I really enjoyed When G.M. Was Google, a New Yorker article about Google, GM, and management books by Nicholas Lemann. It is worth reading for the survey of management books alone, but more importantly, it tears down the idea that we can determine the One True Way to manage a company by looking at the most successful company of the day. In fact, it questions the idea that there is One True Way, arguing “there isn’t one fix to the problem of human organization that functions in all situations at all times.”
Lemann notes that “what managers consider a problem is typically what their predecessor considered a solution.” If only this meant that we were always improving our management methods, each generation of managers building on the insights and solutions of the previous one. Sadly, it seems that instead we often throw out the old methods entirely, and revert back to the earlier problems.
Consider, for instance, the role of processes and rules. At the time in which Alfred P. Sloan was leading General Motors to greatness, the problem was charismatic company leaders who emphasized personality over process. Sloan pushed back on this, and as Lemann writes, determined that “having rules was better than having a ruler”
Eventually, of course, rules and processes turned into bureaucracy and that became the problem, and now we’re back to start ups with charismatic leaders, arguing that rules and processes impede progress.
The truth, as usual, lies somewhere in between.
Or perhaps, more accurately, the truth, a.k.a. the best balance between process and freedom, is different in different situations.
This is why I cannot easily respond when someone asks me “how can I be a better manager?” The answer depends on the circumstances in which that person is managing.
Similarly, I dislike rigorous adherence to specific project management methodologies. As much as I love Kanban, I doubt it is the right approach in every situation. It is not fashionable to admit it now, but there are aspects of the traditional “waterfall” project management techniques that work really, really well in some situations.
To me, the key to good management, whether it is of people or projects, or even, I suspect, companies is situational awareness. This is one of the military terms I picked up during my years at a company that had a lot of former military officers, but it is useful so it has stayed with me. It is generally used to describe an awareness of the full environment surrounding events. When thinking about management, I think of situational awareness as being aware of the environment in which your actions are embedded. It encompasses company and industry culture, the personalities and pain points of the people on your team, the other projects and business goals competing for attention, and more.

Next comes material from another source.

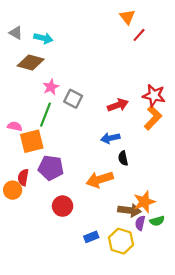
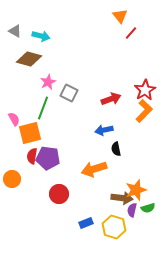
red star: (154, 96) -> (145, 90), turned 30
pink semicircle: (15, 126) -> (14, 119), turned 48
red semicircle: (23, 177) -> (32, 156), moved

Management methods that shine in one situation may produce terrible results in another. So while I enjoy reading about Google’s success and think there are important lessons we can learn from it, I do not think the team at Google has come up with the “right” way to run a company, any more than the team at GM had.
Treat with suspicion anyone who says they know how to solve your management problems without first gaining a solid understanding not just of those problems, but of the environment in which you work. There are no shortcuts to good management. The best you can hope for is instructive lessons that help you analyze your issues and come up with the best methods to use in your particular situation.